- WRITTEN TASK: Pull out every line in the records below that contains the word "True", copying each one in full.

- GIVEN RECORDS:
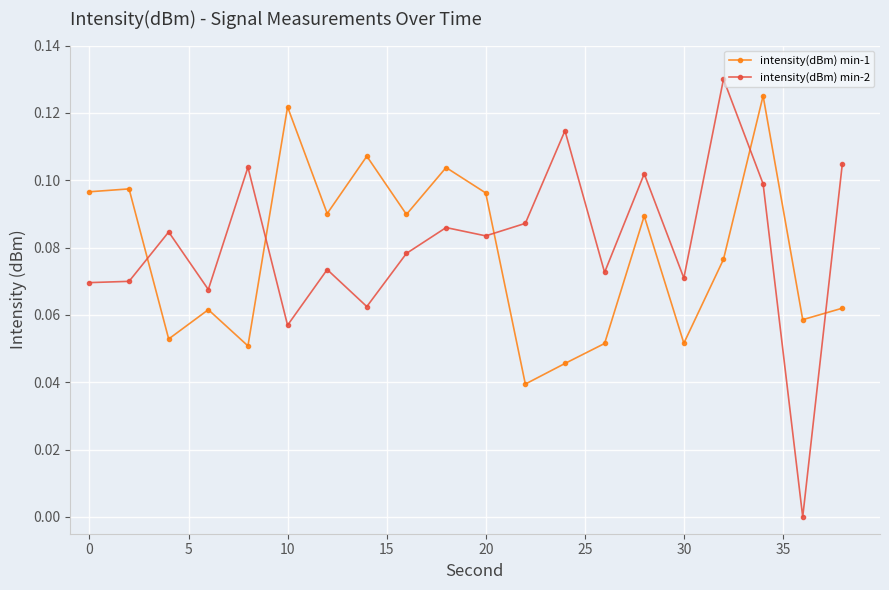

True or false: intensity(dBm) min-1 has more than 1 interior local peaks.

True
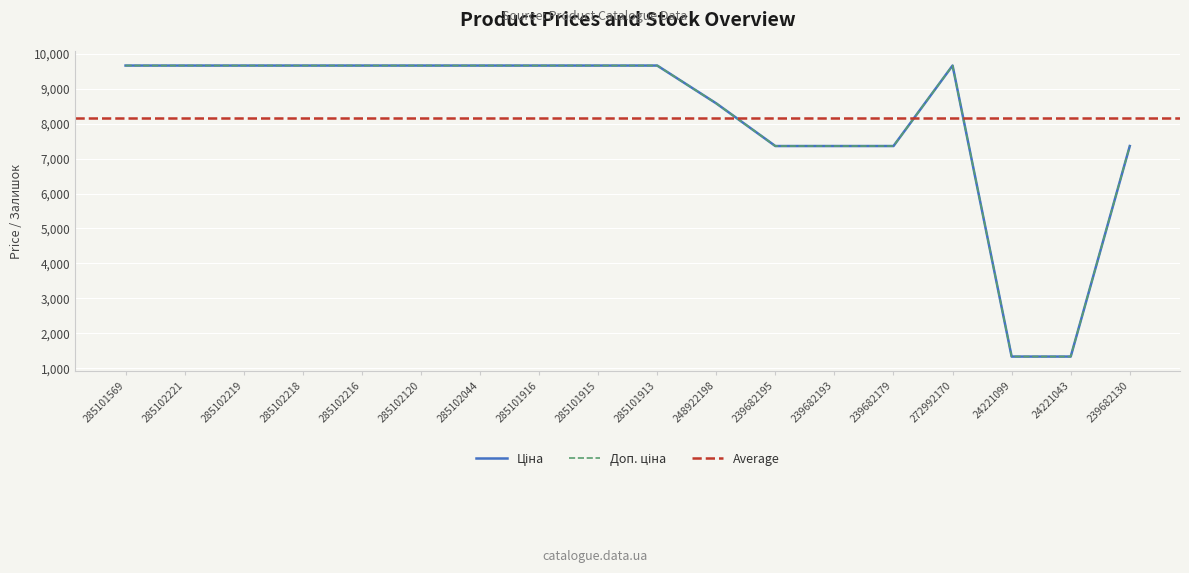

Which series has the largest total across all categories?

Доп. ціна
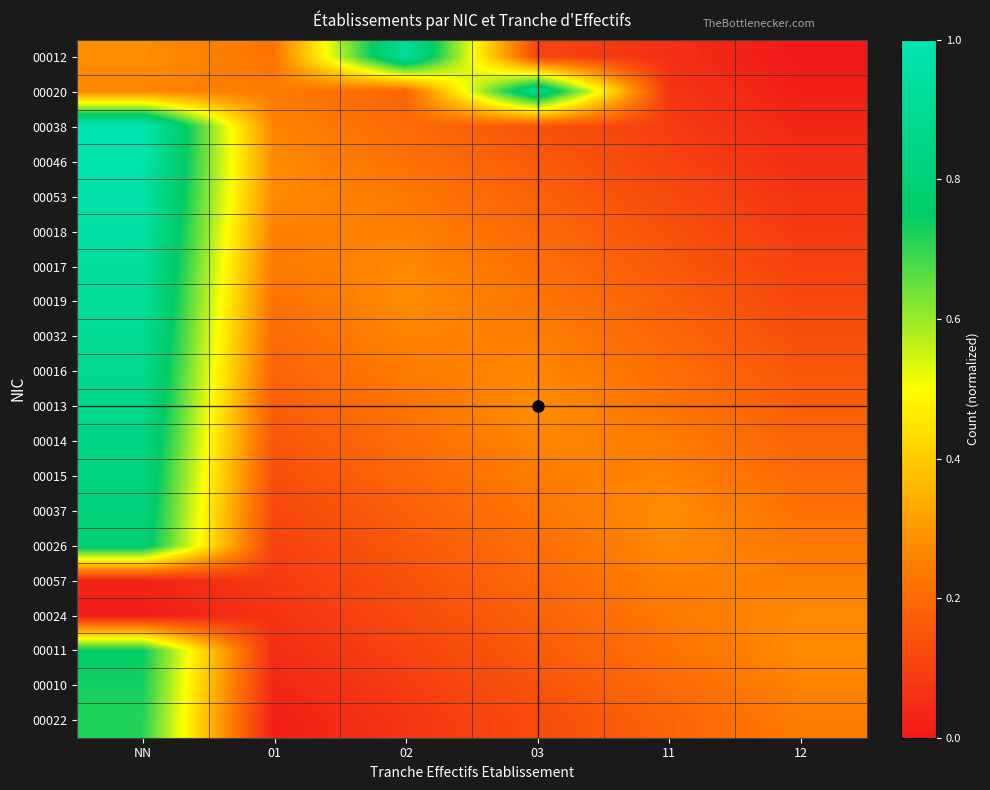

Between 03 and 12, which is larger?

03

- RESPONSE FOR THIS EXERCISE:
True or false: intensity(dBm) min-1 has more than 1 interior local peaks.
True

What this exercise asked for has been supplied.